Estoy sentada en la cocina de nuestro pequeño piso en Madrid, con una taza de té ya frío entre las manos, mientras la rabia me ahoga. Con mi marido, Javier, hemos formado una familia, y en apariencia, todo marcha bien: un hogar acogedor, un coche, un sueldo estable. Pero nuestra felicidad se resquebraja por culpa de su hijo de diecisiete años, fruto de un primer matrimonio, Diego, que ahora vive con nosotros. Pasa parte del tiempo en casa de su madre, pero cada vez se instala más aquí, convirtiendo mi vida en una pesadilla.
Diego es como una espina clavada en el corazón. Me trata como a una sirvienta, deja sus cosas tiradas, abandona los platos sucios y responde a mis peticiones con un simple encogimiento de hombros. Lo peor es que se ensaña con mi hijo de cuatro años, Lucas. Lo he visto darle un manotazo solo porque el niño rozó su móvil. Mi pequeña, Sofía, duerme en nuestro cuarto, porque no hay espacio para otra cama en este piso de dos habitaciones. Si Diego se fuera a casa de su madre, por fin podríamos arreglar un cuarto para nuestros niños.
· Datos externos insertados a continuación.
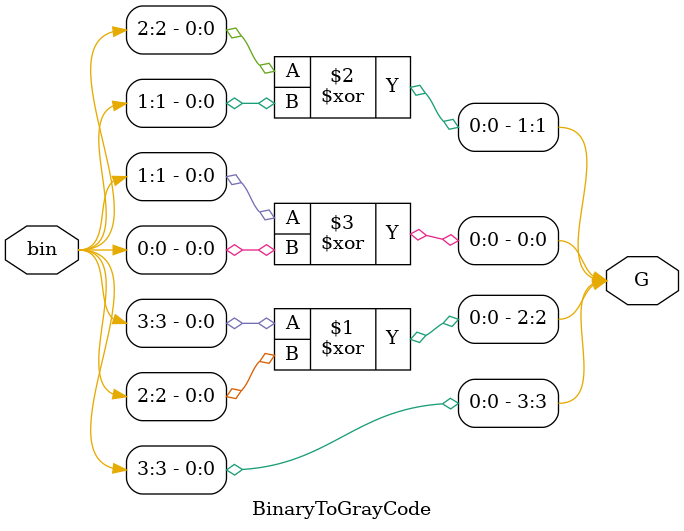
<source format=v>

module BinaryToGrayCode(
input [3:0] bin,
output [3:0] G
    );

assign G[3] = bin[3];
assign G[2] = bin[3] ^ bin[2];
assign G[1] = bin[2] ^ bin[1];
assign G[0] = bin[1] ^ bin[0];

endmodule

</source>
Pero Diego no se va. Su instituto está a dos pasos, y prefiere vivir con su padre. Pasa las horas pegado al ordenador, gritando en el micrófono mientras juega, impidiendo que Lucas duerma. Estoy agotada: cocina, limpieza, los niños y él ni siquiera mueve un dedo para ayudar. Su presencia es como una nube negra sobre nuestra casa, envenenando cada momento.
He intentado hablar con Javier, rogándole que convenza a su hijo de volver con su madre. Su exmujer, Lucía, vive sola en un amplio piso de tres habitaciones. Nosotros, en cambio, vivimos apretados los cuatro en un espacio minúsculo donde cada rincón grita falta de sitio. ¿Es justo? Si al menos Diego se llevara bien con mis hijos, pero los maltrata. Lucas empieza a imitarlo, volviéndose insolente y caprichoso. Temo que crezca con la misma indiferencia, la misma arrogancia.
Javier se niega a actuar. «Es mi hijo, no puedo echarlo a la calle», repite, ciego a mi sufrimiento. Discutimos por Diego casi todas las noches. Me siento como un caballo agotado, tirando sola del peso de la casa, mientras mi marido cierra los ojos ante los comportamientos de su hijo. Estoy harta de sus excusas, de ese amor ciego por un adolescente que destruye nuestra familia.
Un día, no pude más. Diego le gritó a Lucas por derramar un poco de zumo, y estallé:
¡Basta! ¡No estás en un hotel! Si no estás contento, vete a casa de tu madre.
Él solo soltó una risa burlona:
Aquí es mi casa, no me muevo.
Temblé de rabia impotente. Javier, al oír la discusión, tomó partido por su hijo, acusándome de «no poner de mi parte». Me refugié en el cuarto, abrazando a Sofía, que lloraba, mientras mis lágrimas caían. ¿Por qué debo soportar a este adolescente insolente, mientras su madre vive cómodamente sin pensar en él?
Busco una solución. ¿Hablar directamente con Diego? ¿Decirle que estaría mejor con su madre, que puede coger el autobús al instituto? Pero temo que se ría de mí, que Javier me acuse otra vez de ser dura. Sueño con que Diego desaparezca de nuestras vidas, que mis niños crezcan en paz. Pero cada mirada despectiva, cada gesto brusco, me recuerda que sigue aquí, como un intruso del que no puedo librarme.
A veces, imagino hacer las maletas e irme con los niños a casa de mi madre, dejando que Javier se las apañe. Pero lo quiero, y no quiero romper nuestra familia. Solo deseo un hogar tranquilo. ¿Por qué debo sufrir, ver cómo Diego maltrata a mis pequeños mientras su madre disfruta de su libertad? Estoy cansada de esta rabia, harta de temer por mis hijos. Necesito una salida, pero no sé dónde encontrarla.